Presented by
Emmanuel Akyeampong, PhD
Ellen Gurney Professor of History and of African and
African American Studies, Harvard University
Minister for Worship and Formation, Harvard University Memorial Church
In the 1960s, economist and anthropologist Polly Hill dubbed Ghanaians “Pan-African fisherman.” Ghanaian fishermen could be found all along the West African coast from the Gambia to the Niger Delta. Today, Ghana accounts for about 70 to 80 percent of all pelagic fish catches (sardines, anchovies, herring, mackerel) in the Gulf of Guinea. Yet in the past two to three decades, annual catches of small pelagic fish there have declined precipitously, plummeting from 270,000 metric tons in 1990s to 16,000 metric tons in 2016. The factors accounting for the decline are complex: overfishing, ocean warming, the menace of foreign industrial trawlers, and illegal, unreported, and unregulated (IUU) fishing practices. The collapse of marine fisheries has generated a debate about customary practices rooted in indigenous religion that treated the sea as sacred space and regulated fishing practices. Has social change and religious pluralism undermined the ethics of conservation? How can the ethics of conservation be rehabilitated as part of the multi-pronged effort to revive marine fisheries along the West African coast?
Admission to the talk is free and open to the public, and lunch will be provided. Guests are encouraged to arrive at 11:45am for refreshments.

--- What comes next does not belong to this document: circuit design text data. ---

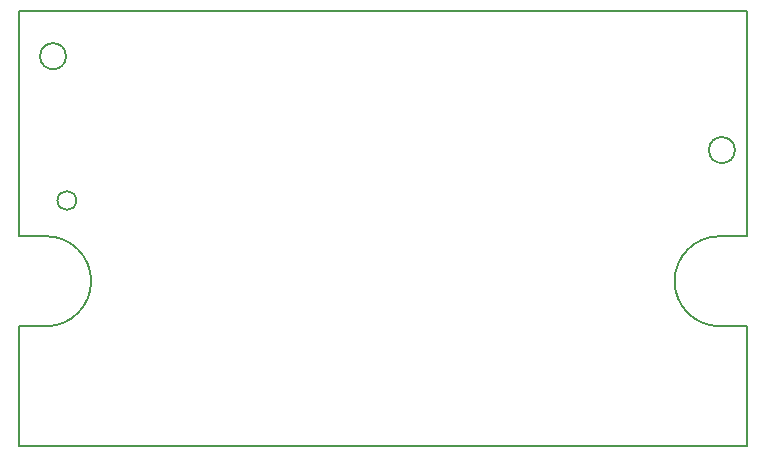
<source format=gbr>
%TF.GenerationSoftware,KiCad,Pcbnew,(5.99.0-1468-g7e1294a4b)*%
%TF.CreationDate,2020-09-06T10:14:52+02:00*%
%TF.ProjectId,WonderSwan_32MB,576f6e64-6572-4537-9761-6e5f33324d42,rev?*%
%TF.SameCoordinates,PX87734b0PY5d70e60*%
%TF.FileFunction,Profile,NP*%
%FSLAX46Y46*%
G04 Gerber Fmt 4.6, Leading zero omitted, Abs format (unit mm)*
G04 Created by KiCad (PCBNEW (5.99.0-1468-g7e1294a4b)) date 2020-09-06 10:14:52*
%MOMM*%
%LPD*%
G01*
G04 APERTURE LIST*
%TA.AperFunction,Profile*%
%ADD10C,0.150000*%
%TD*%
G04 APERTURE END LIST*
D10*
X28915000Y15310000D02*
X-32680000Y15310000D01*
X-27840000Y-720000D02*
G75*
G03*
X-27840000Y-720000I-800000J0D01*
G01*
X-28710000Y11500000D02*
G75*
G03*
X-28710000Y11500000I-1100000J0D01*
G01*
X27920000Y3550000D02*
G75*
G03*
X27920000Y3550000I-1100000J0D01*
G01*
X28915000Y-21520000D02*
X28915000Y-11360000D01*
X-32680000Y-21520000D02*
X-32680000Y-11360000D01*
X26629000Y-11360000D02*
G75*
G02*
X22819000Y-7550000I0J3810000D01*
G01*
X26629000Y-11360000D02*
X28915000Y-11360000D01*
X-30394000Y-11360000D02*
G75*
G03*
X-26584000Y-7550000I0J3810000D01*
G01*
X-30394000Y-11360000D02*
X-32680000Y-11360000D01*
X-30394000Y-3740000D02*
X-32680000Y-3740000D01*
X26629000Y-3740000D02*
X28915000Y-3740000D01*
X26629000Y-3740000D02*
G75*
G03*
X22819000Y-7550000I0J-3810000D01*
G01*
X-32680000Y-3740000D02*
X-32680000Y15310000D01*
X-32680000Y-21520000D02*
X28915000Y-21520000D01*
X28915000Y15310000D02*
X28915000Y-3740000D01*
X-30394000Y-3740000D02*
G75*
G02*
X-26584000Y-7550000I0J-3810000D01*
G01*
M02*

</source>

Sponsored as part of the Leir Lecture Series by the School of Climate, Environment, and Society; the Alice Coonley Higgins Institute for Arts and Humanities; the Marsh Institute; the Center for Gender, Race, and Area Studies; and the Departments of English: of History; of Language, Literature, and Culture; and of Sustainability and Social Justice at Clark University
About the Speaker
Emmanuel Akyeampong is the Ellen Gurney Professor of History and of African and African American Studies at Harvard University, and the Minister for Worship and Formation at Harvard University Memorial Church. He served as the Oppenheimer Faculty Director of the Harvard Center for African Studies from July 2016 to June 2023. Akyeampong is a Fellow of the Ghana Academy of Arts and Sciences, and a Corresponding Fellow of the Royal Historical Society (UK). He obtained his PhD in History from the University of Virginia in 1993, and his MDiv from Andover Newton Theological School in 2014. He received an honorary Doctor of Laws from the University of Ghana in 2018, and an honorary Doctor of Letters from the University of Cape Coast in 2023. Akyeampong is the author and editor of several books and articles including Independent Africa: The First Generation of Nation Builders (2023); Between the Sea and the Lagoon: An Eco-Social History of the Anlo of Southeastern Ghana (2001); and Drink, Power, and Cultural Change: A Social History of Alcohol in Ghana, c.1800 to Recent Times (1996). He served as co-chief editor with Henry Louis Gates, Jr., for the Dictionary of African Biography, 6 vols. (2012). Akyeampong is a principal investigator for one of the inaugural grants from the Harvard Salata Institute for Climate and Sustainability, “Examining the Impact of Sea-Level Rise, Urban Flooding, and Coastal Erosion on Settlement and Livelihoods in Côte d’Ivoire, Ghana, and Nigeria.”